WORT ZUM SONNTAG: Die Kraft, die wir nötig haben

Wir haben das Brot zum leiblichen Leben nötig. Darum beten wir; „Unser tägliches Brot gib uns heute!“ Aber wir besitzen auch ein geistiges Leben. Das macht uns erst zu Menschen. Auch dieses geistige Leben in uns hat Nahrung notwendig. Sie besteht aber nicht aus materieller, sondern geistiger Nahrung. Dieses „geistige Brot“, das wir notwendig haben, heißt „Hoffnung!“ Jeder, der eine schwere, ausweglose Situation durchleben musste, wird bestätigen, dass aus der Hoffnung die nötige geistige Kraft geflossen ist, die half, die Notlagen zu überwinden. Diese Erfahrung haben alle Russlanddeportierten, die eine glückliche Heimkehr erleben durften, gemacht. Fehlt die Hoffnung in schweren Lagen, ist es, als ob das Rückgrat gelähmt, als ob die Flügel gebrochen wären. Wir haben also die Hoffnung so notwendig wie das tägliche Brot. Sie kann aber nur dann zur Tatkraft werden, wenn sie aus einer wirksamen Quelle gespeist wird. Kann diese Quelle unserer Alltagswelt entspringen? Das Leben verneint diese Möglichkeit. Wer nur aus der Quelle der Alltagswelt trinkt, erlebt viele Enttäuschungen. Es heißt: Die schönste Zeit ist die Jugendzeit. In der Jugend erscheint uns die Zeit in rosigem Licht. Wir leben und streben einer verheißungsvollen Zukunft zu. Der Jugendliche ist voller Pläne und Hoffnungen. Aber später kommen die Enttäuschungen. Im Lebenskampf werden die Hoffnungen zertrümmert. Blickt der alte Mensch zurück, so erkennt er, dass die Jugendzeit darum die schönste war, weil sie noch keine Enttäuschungen kannte.

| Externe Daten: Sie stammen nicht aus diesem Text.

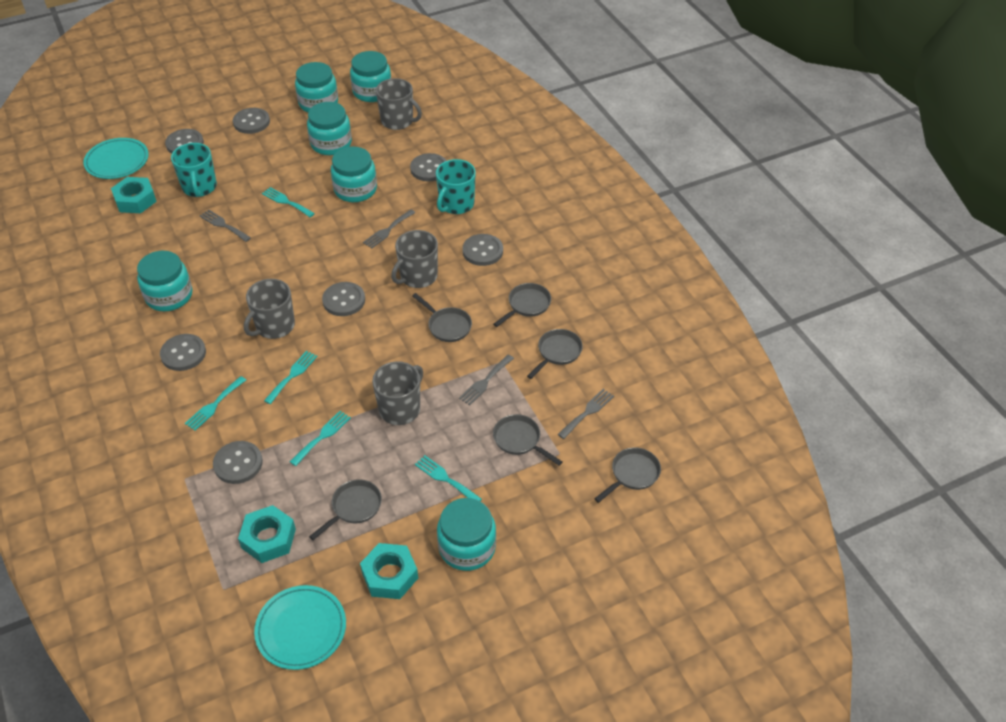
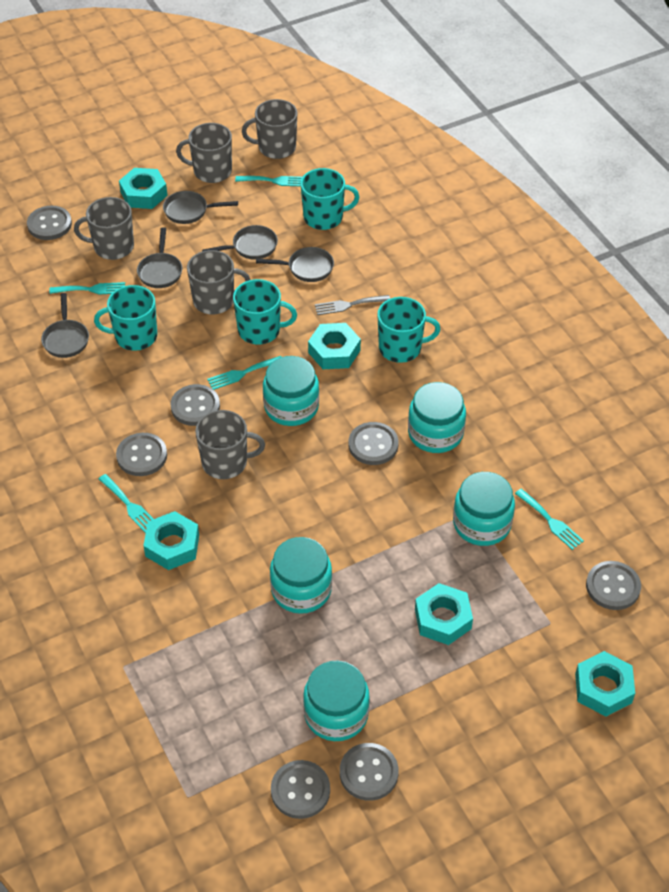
grey fork: 4 -> 1
grey mug: 4 -> 5
grey pan: 6 -> 5
turquoise jar: 6 -> 5
turquoise mug: 2 -> 4
turquoise nut: 3 -> 5
turquoise plate: 2 -> 0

Der Evangeliumsbericht von den beiden Emmausjüngern unterstreicht diese allgemeine Erfahrung. Beide waren begeisterte Jesusanhänger und hofften, er werde als Messias ein großes, unüberwindliches Reich gründen, in dem sie, als seine Getreuen, hohe Posten einnehmen werden. Da kam der Karfreitag. Das Erdbeben beim Tode Jesu spaltete nicht nur Felsen, es zertrümmerte auch ihre Zukunftshoffnungen. Sie waren verwirrt, ratlos, hoffnungslos geworden. Da begegnete ihnen der Auferstandene. Sie erkannten ihn nicht. Er erschloss ihnen eine neue Hoffnungsquelle, die nicht dieser vergänglichen Alltagswelt entspringt, sondern aus seinen überweltlichen Verheißungen gespeist wird. An dieser Gottesquelle entbrannte ihr Herz zu einer Hoffnungsflamme, die bis zu ihrem Tod nicht erlöschen sollte.
Diese Hoffnungsquelle ist für jeden von uns am Osterfest entsprungen. Trinken wir aus ihr. Sie ist für uns die geistige Kraftquelle, die uns hilft, das Leben so zu meistern, dass keine Enttäuschungen des Lebenskampfes uns überwinden können. Hoffnung geschöpft aus der Quelle des Osterfestes, macht uns so stark, dass wir auch an traurigen Tagen voller Zuversicht bleiben.

Der Böhmerfürst Wenzel der Heilige (928-935) wurde von dem Sachsenkönig Heinrich besiegt und geriet sogar in Gefangenschaft. Verzweifelte er? Man befragte ihn, wie er diesen Schicksalsschlag ertrage. Seine Antwort: „Mir ging es niemals besser als jetzt. Als ich noch im Besitz meiner ganzen Macht war, fand ich fast keine Zeit, an Gott zu denken. Jetzt aber, von allem entblößt, von allen verlassen, denke ich nur noch an Gott und setz auf Ihn meine ganze Hoffnung. Er wird mich nicht verlassen, sondern mich erhören, da ich zu Ihm rufe!“ Hoffnung aus der Quelle Gottes gibt Kraft!
Der berühmte englische Chemiker und Erfinder der Sicherheitslampe für die Bergleute, Sir H. Davy (1778-1829), hat die Wirkung dieser Kraftquelle so sehr an sich erfahren, dass er auf seinen Grabstein die Worte meißeln ließ: „Ich hoffe!“
So wie der auferstandene Christus in den Herzen der beide Emmausjünger das Feuer der Hoffnung entzündete, so möge Er auch unsere Herzen mit diesem Feuer der Hoffnung in Brand setzen. Das ist die Kraft, die wir nötig haben!